**JOB**: Extend the essay below about studying math after leaving a startup job, starting right after its final paragraph.

**TEXT TO READ**:
----

On Learning Some Math
In late May, I left my startup job to study math.
I had been working at the startup for the past eighth months, having started in mid-September of the year before. I was one of their two backend engineers, teaming up with a remote developer in China to build out the backend for the company’s product, an iPhone game. They hired me because I aced their coding test, and I ended up being directly responsible for the majority of the company’s client-serving backend. It was demanding, it pushed me, I liked it.
I was also starting out as a part-time student in Columbia’s QMSS program, in their data science concentration. It was supposed to be a challenging track – I was warned that most students drop out. It sounded exciting. I knew my math background was relatively weak – one semester of calculus, plus discrete math. I had been fully out of school for two years at that point, so I thought I’d take it slowly and sign up for two classes. Probability and Statistics. Social Science Theory and Methods. Plus the new startup job, and the non-profit I help run. Nothing could go wrong with this plan.
I am occasionally naive.
The year was rough. 80-hour-weeks-every-week rough. I drop into a calculus-based statistics course without really knowing that much calculus. I’m pretty sure that the first time I had to actually solve an integral, it was a double. Things are coming at us pretty fast. The midterm average is less than 40%. I contemplate the aesthetics of the letter “F”. I hustle and struggle and put in the time. Random variables, probability distributions. Independence, expectation. Samples, confidence, hypotheses. I get good at breaking big problems into smaller ones. Things come together. Everything starts to make sense. I get an A. It was encouraging.

----

**STORED RECORDS**:
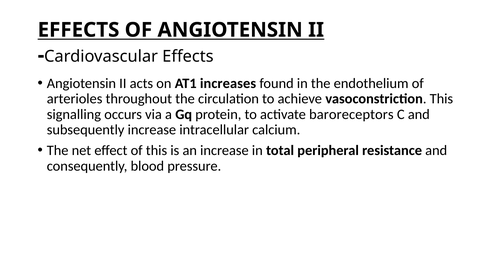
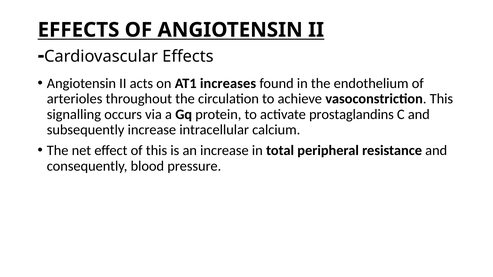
baroreceptors: baroreceptors -> prostaglandins
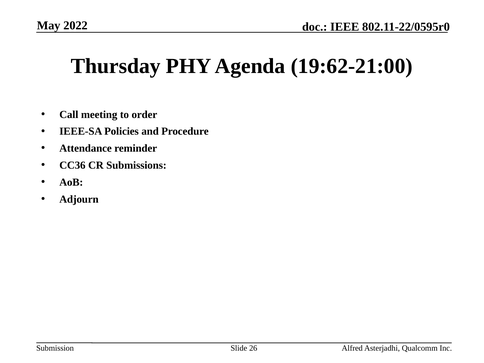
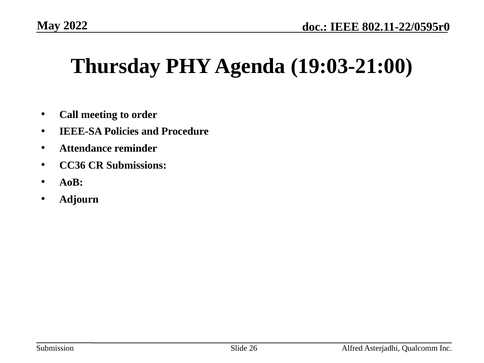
19:62-21:00: 19:62-21:00 -> 19:03-21:00
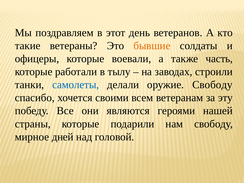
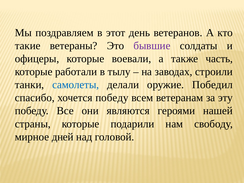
бывшие colour: orange -> purple
оружие Свободу: Свободу -> Победил
хочется своими: своими -> победу
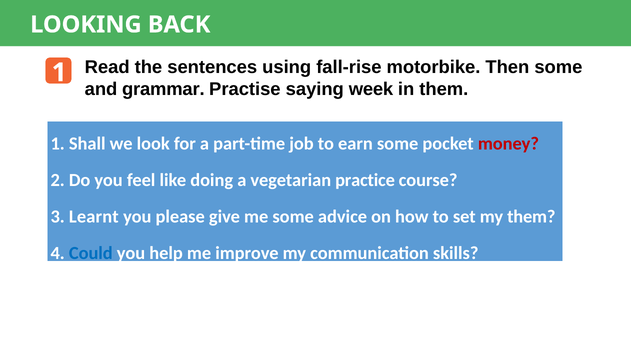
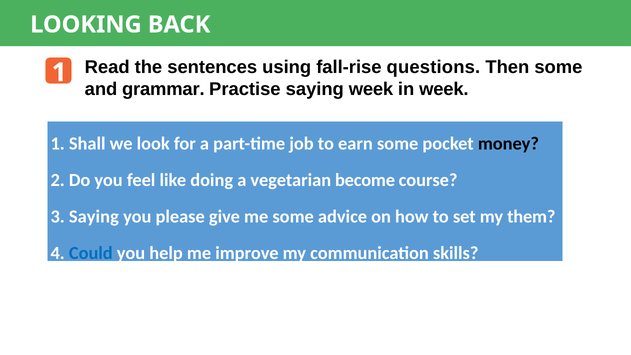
motorbike: motorbike -> questions
in them: them -> week
money colour: red -> black
practice: practice -> become
3 Learnt: Learnt -> Saying
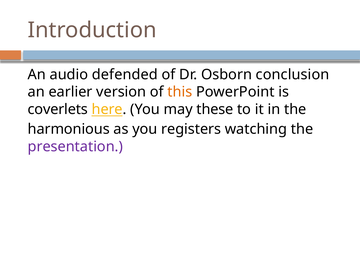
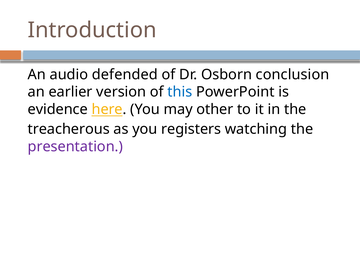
this colour: orange -> blue
coverlets: coverlets -> evidence
these: these -> other
harmonious: harmonious -> treacherous
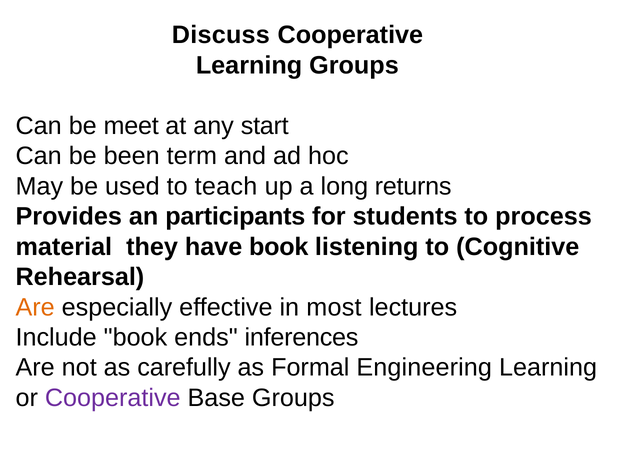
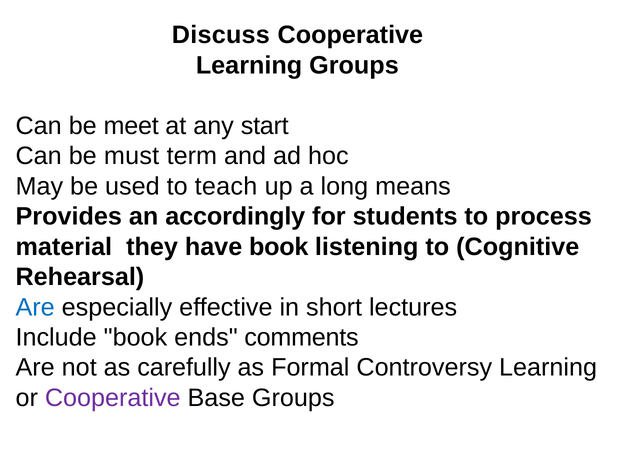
been: been -> must
returns: returns -> means
participants: participants -> accordingly
Are at (35, 307) colour: orange -> blue
most: most -> short
inferences: inferences -> comments
Engineering: Engineering -> Controversy
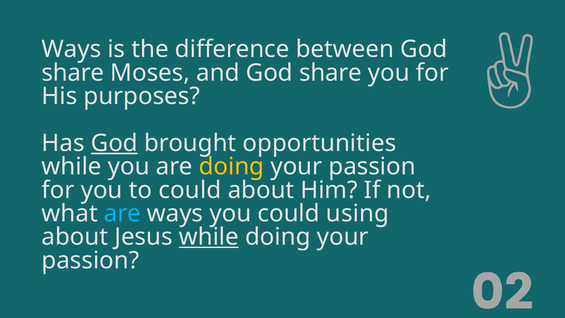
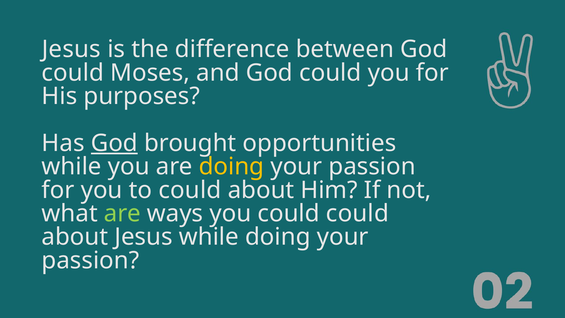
Ways at (71, 49): Ways -> Jesus
share at (73, 73): share -> could
and God share: share -> could
are at (122, 213) colour: light blue -> light green
could using: using -> could
while at (209, 237) underline: present -> none
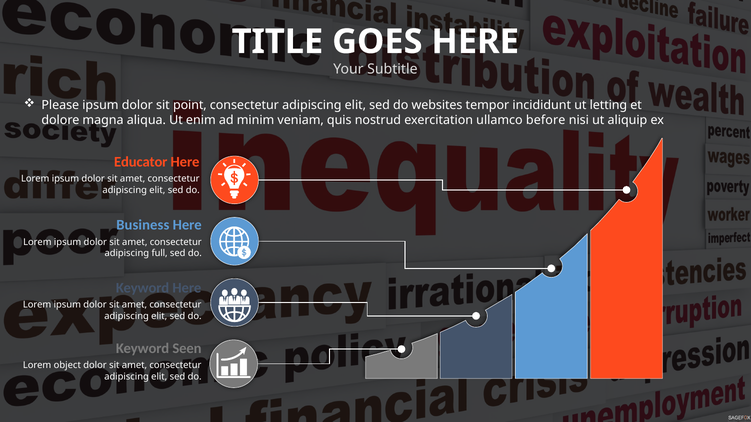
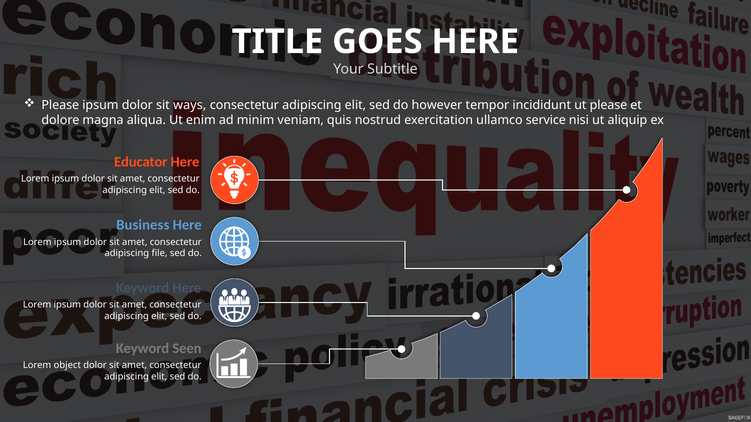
point: point -> ways
websites: websites -> however
ut letting: letting -> please
before: before -> service
full: full -> file
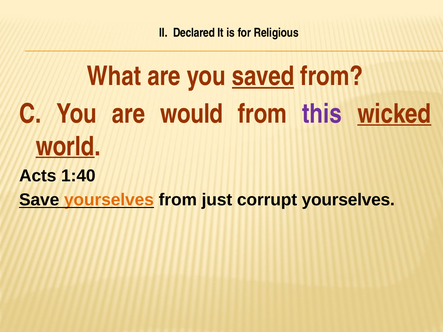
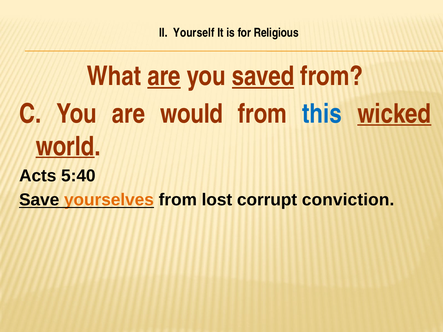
Declared: Declared -> Yourself
are at (164, 76) underline: none -> present
this colour: purple -> blue
1:40: 1:40 -> 5:40
just: just -> lost
corrupt yourselves: yourselves -> conviction
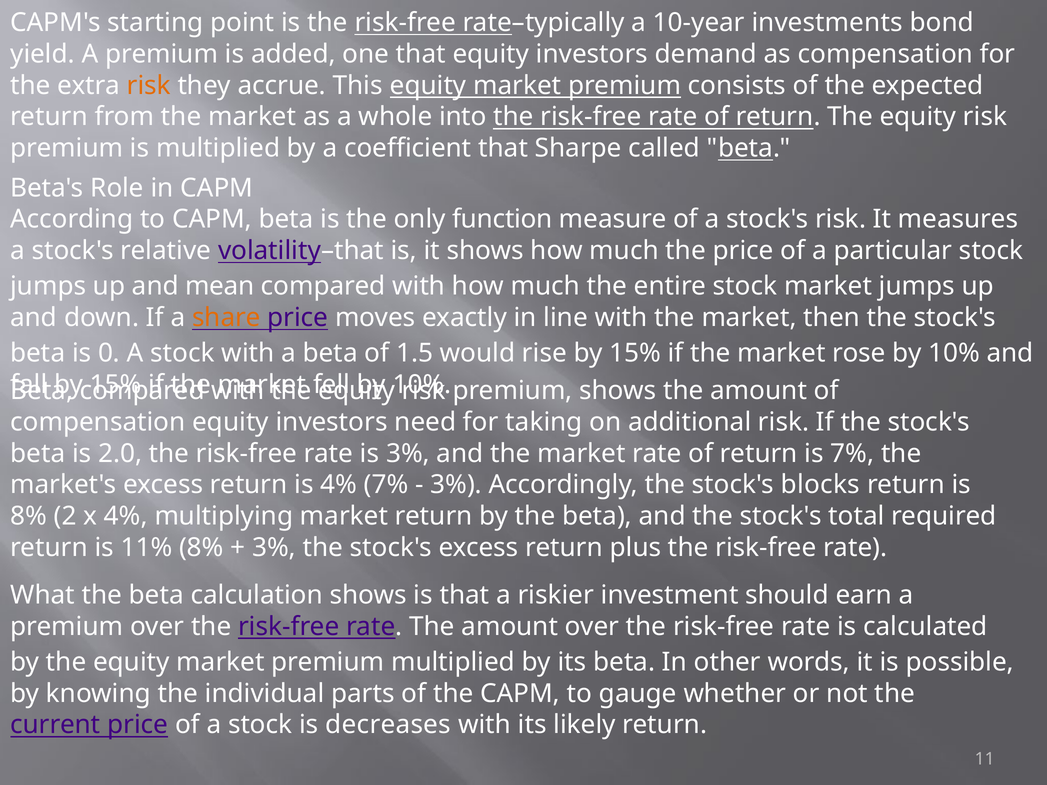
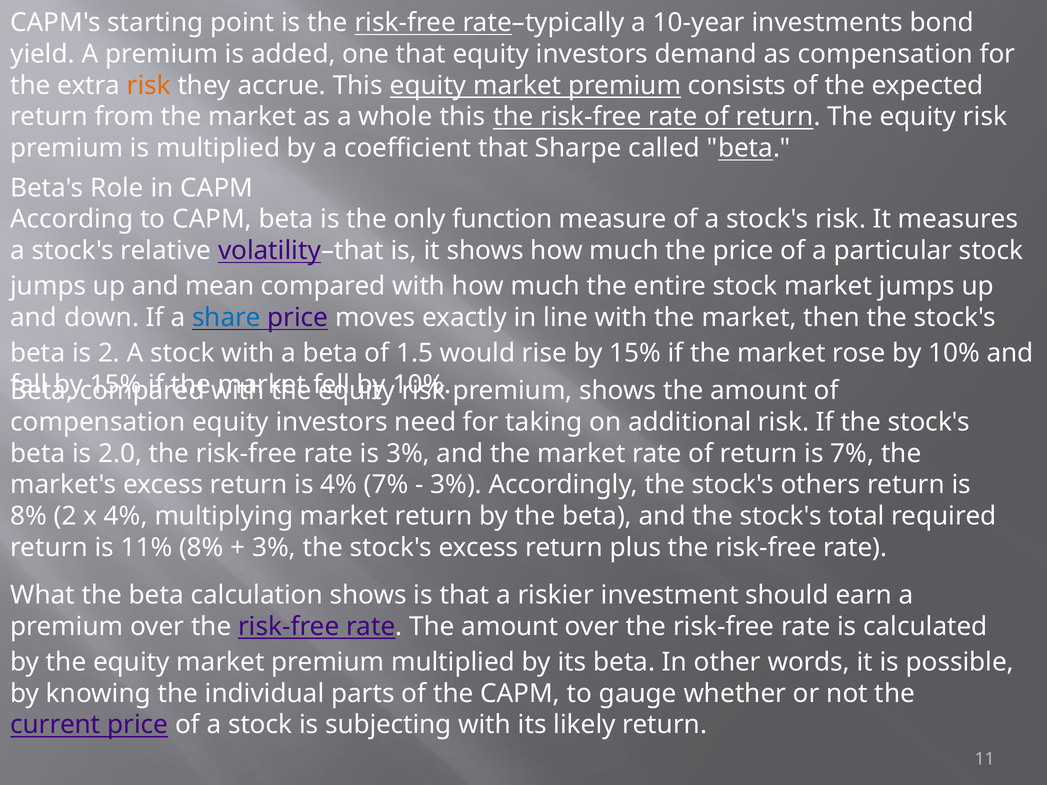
whole into: into -> this
share colour: orange -> blue
is 0: 0 -> 2
blocks: blocks -> others
decreases: decreases -> subjecting
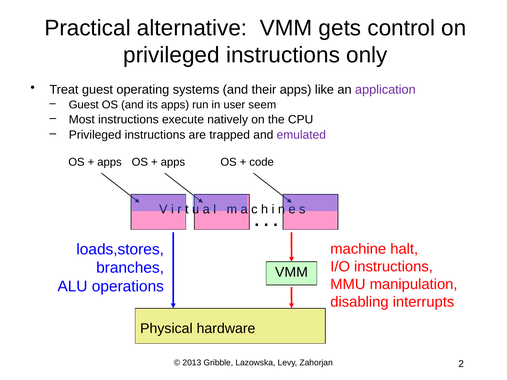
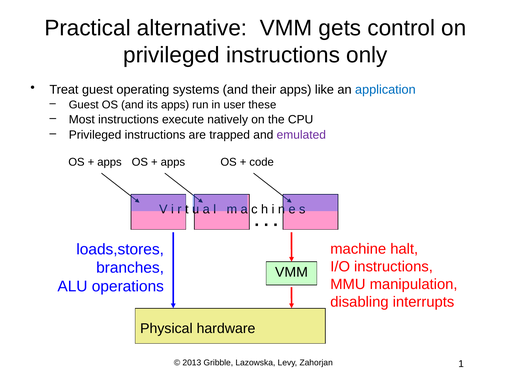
application colour: purple -> blue
seem: seem -> these
2: 2 -> 1
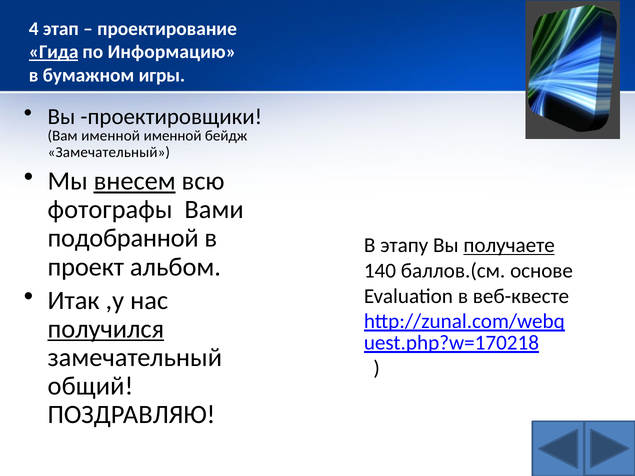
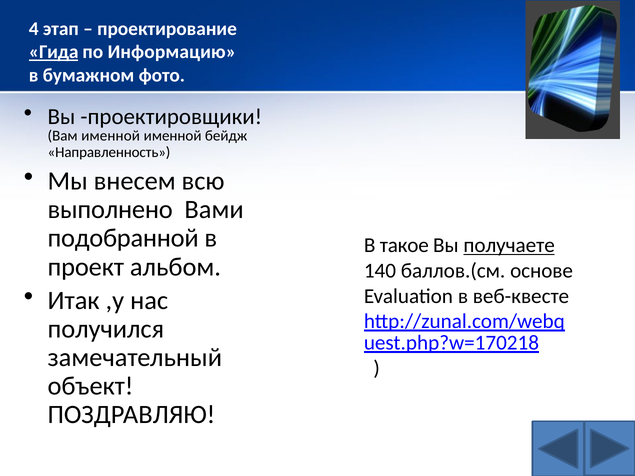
игры: игры -> фото
Замечательный at (109, 152): Замечательный -> Направленность
внесем underline: present -> none
фотографы: фотографы -> выполнено
этапу: этапу -> такое
получился underline: present -> none
общий: общий -> объект
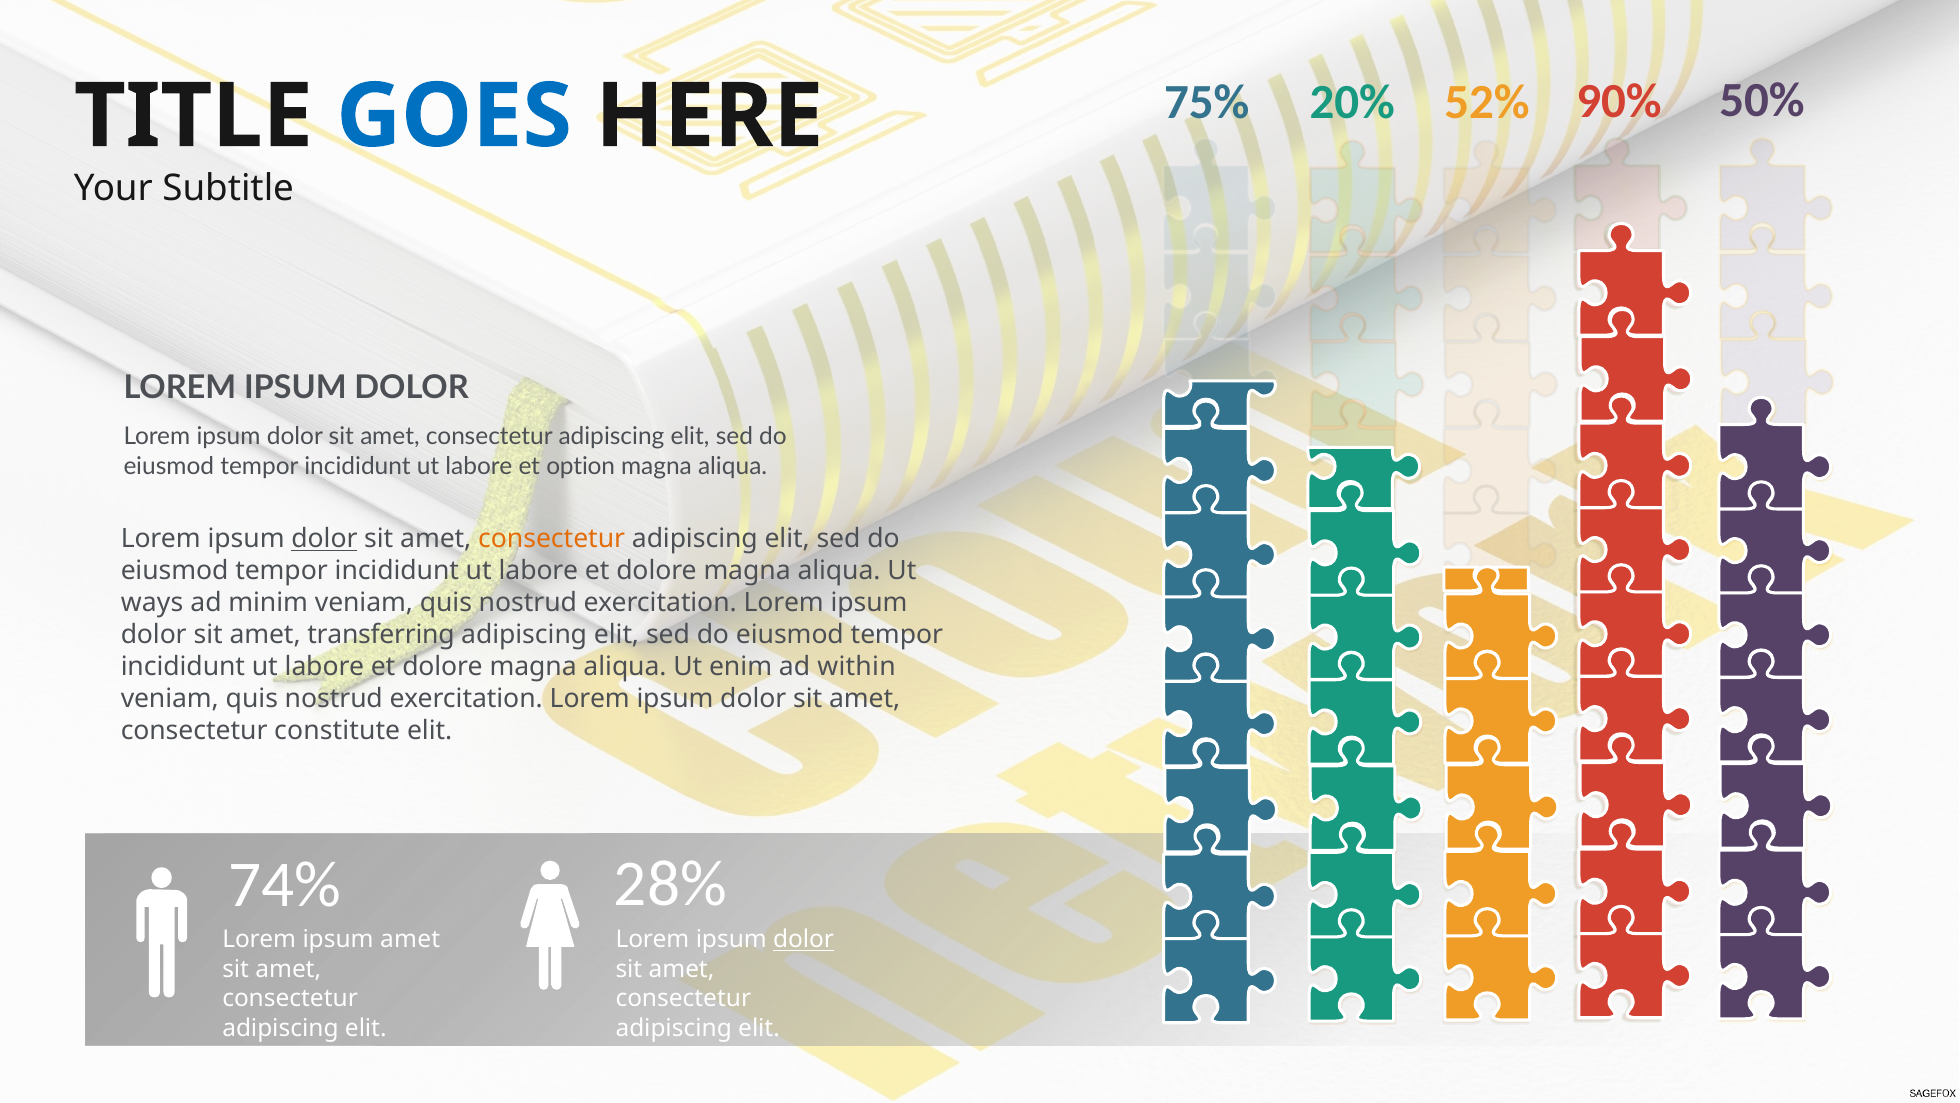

----

**EXERCISE ANSWER**:
Thanks, Professor Cunningham.
I didn’t like the Theories and Methods course. Mostly because the professor thought he was too important to bother preparing his lectures. I match his effort. Get an A-. By a point. I decide that’s fair. Social science is stepping into the background for me anyway.
I sign up for Data Visualization in the Spring. Only one class, plus a casual once-weekly seminar. I am hoping for a slightly more relaxed semester. Went in to data visualization the first day and immediately realized that class was not worth the money. I only had a few semesters of grad school, and I wasn’t going to be wasting time. I transfer into Machine Learning. It seems the semester will be slightly less relaxed.
My company is geting tired of my academic activities. I didn’t particularly think it was their business what I did after hours. I was exchanging ~50 hours a week of diligent labor for an 80k salary, which I thought was actually pretty fair. I am pulling a lot of weight. They do not invest in my professional development. They are not interested in my thoughts on the product. They suggest that I start coming in on weekends. I know I have the smallest equity stake out of anyone there. There is no opportunity for growth. They are not making a strong case. I am wondering what lessons I should be taking away from this. I contemplate the increasing presence of Millenials in the workforce.
I missed the first ML lecture, due to aforementioned schedule switch. I walk in fifteen minutes late to the second lecture, having gotten lost trying to find the room. I take a seat near the back, finding a spot next to a rebellious-looking kid straight out of hipster Brooklyn. I get out my notebook (an extra-large unlined Moleskine, my signature), and a pencil.
I look at the board and the first thing I see is some sort of upside-down triangle. The professor is talking about gradients and projections. I have no idea what is going on. For a few minutes I strongly consider walking out.
I stick it out. I basically understand what is going on. The professor is very good. I can visualize shapes in three-dimensional space. I know how to square things. I calm down. The kid next to me is funny and interesting.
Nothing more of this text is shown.